### Your goal
Please write out all the data that follows exactly, without the pictures.

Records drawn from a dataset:
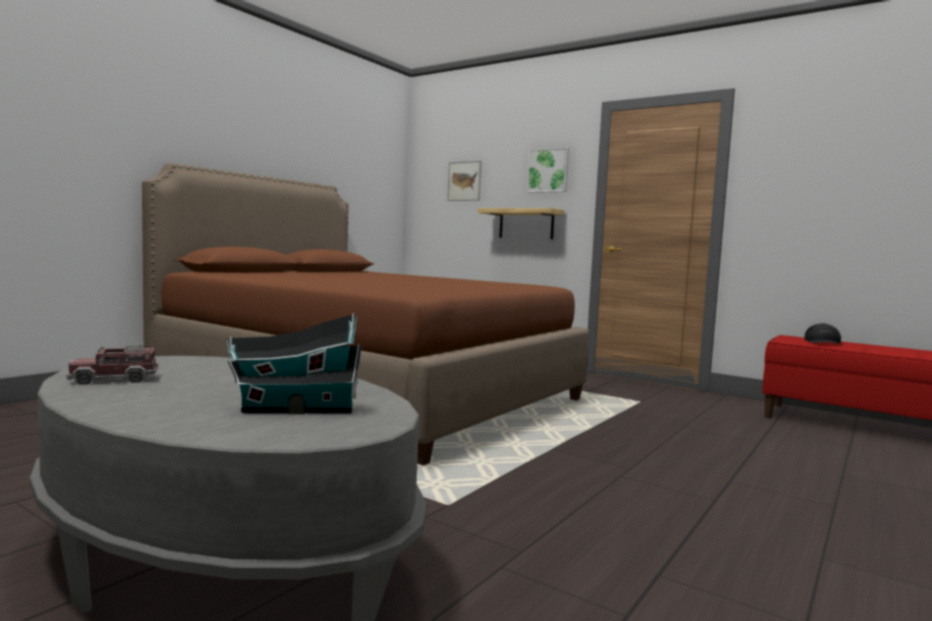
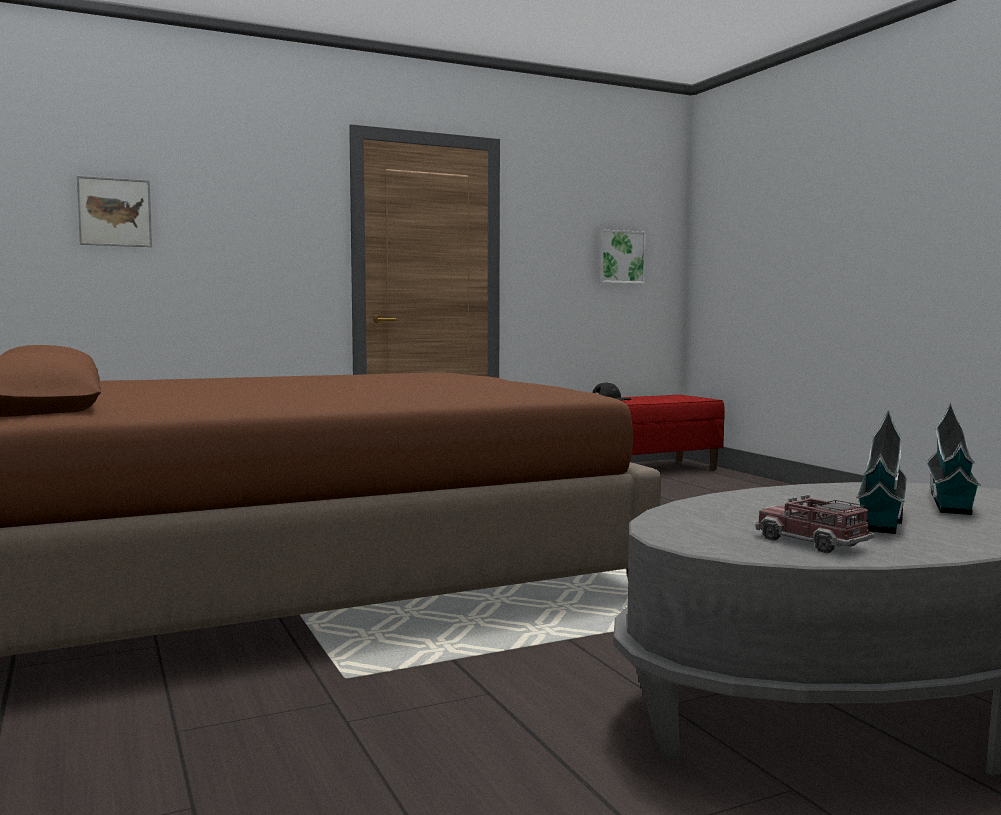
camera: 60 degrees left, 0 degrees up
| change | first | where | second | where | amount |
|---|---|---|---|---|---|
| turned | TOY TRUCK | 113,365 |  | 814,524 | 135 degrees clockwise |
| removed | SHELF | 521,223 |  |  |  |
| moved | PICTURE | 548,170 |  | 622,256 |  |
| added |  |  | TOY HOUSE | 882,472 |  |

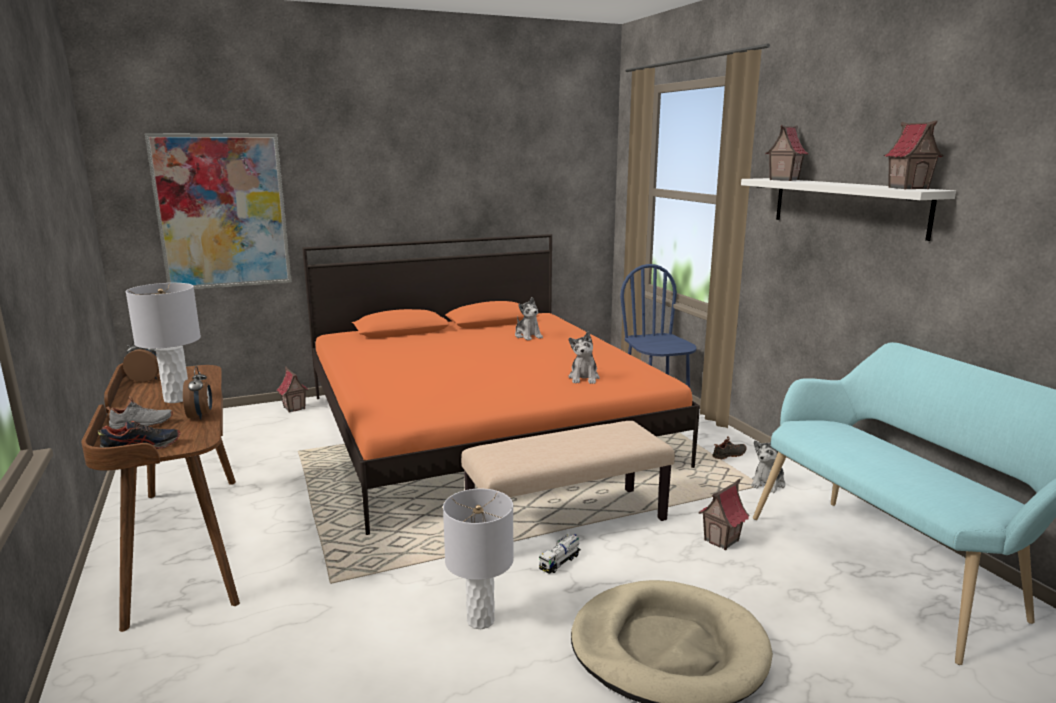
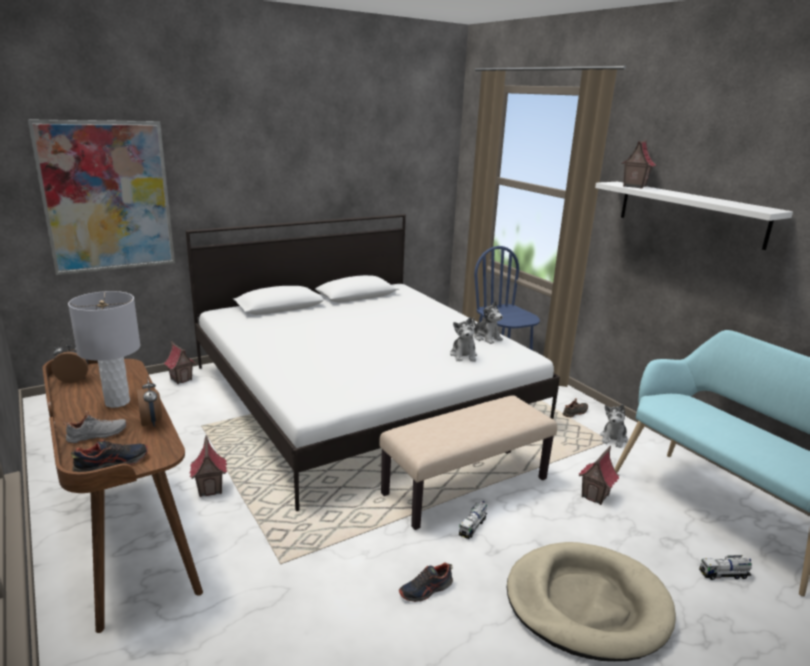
camera: 10 degrees left, 5 degrees up
| change | first | where | second | where | amount |
|---|---|---|---|---|---|
| recoloured | ORANGE BED | 501,384 | WHITE BED | 373,362 |  |
| replaced | GREY TABLE LAMP | 478,559 | SHOE | 426,582 |  |
| moved | PLUSH TOY | 529,318 |  | 488,322 |  |
| moved | TOY HOUSE | 914,155 |  | 208,466 |  |
| added |  |  | TOY TRUCK | 725,567 |  |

### Answer for the task
camera: 60 degrees left, 0 degrees up
| change | first | where | second | where | amount |
|---|---|---|---|---|---|
| turned | TOY TRUCK | 113,365 |  | 814,524 | 135 degrees clockwise |
| removed | SHELF | 521,223 |  |  |  |
| moved | PICTURE | 548,170 |  | 622,256 |  |
| added |  |  | TOY HOUSE | 882,472 |  |

camera: 10 degrees left, 5 degrees up
| change | first | where | second | where | amount |
|---|---|---|---|---|---|
| recoloured | ORANGE BED | 501,384 | WHITE BED | 373,362 |  |
| replaced | GREY TABLE LAMP | 478,559 | SHOE | 426,582 |  |
| moved | PLUSH TOY | 529,318 |  | 488,322 |  |
| moved | TOY HOUSE | 914,155 |  | 208,466 |  |
| added |  |  | TOY TRUCK | 725,567 |  |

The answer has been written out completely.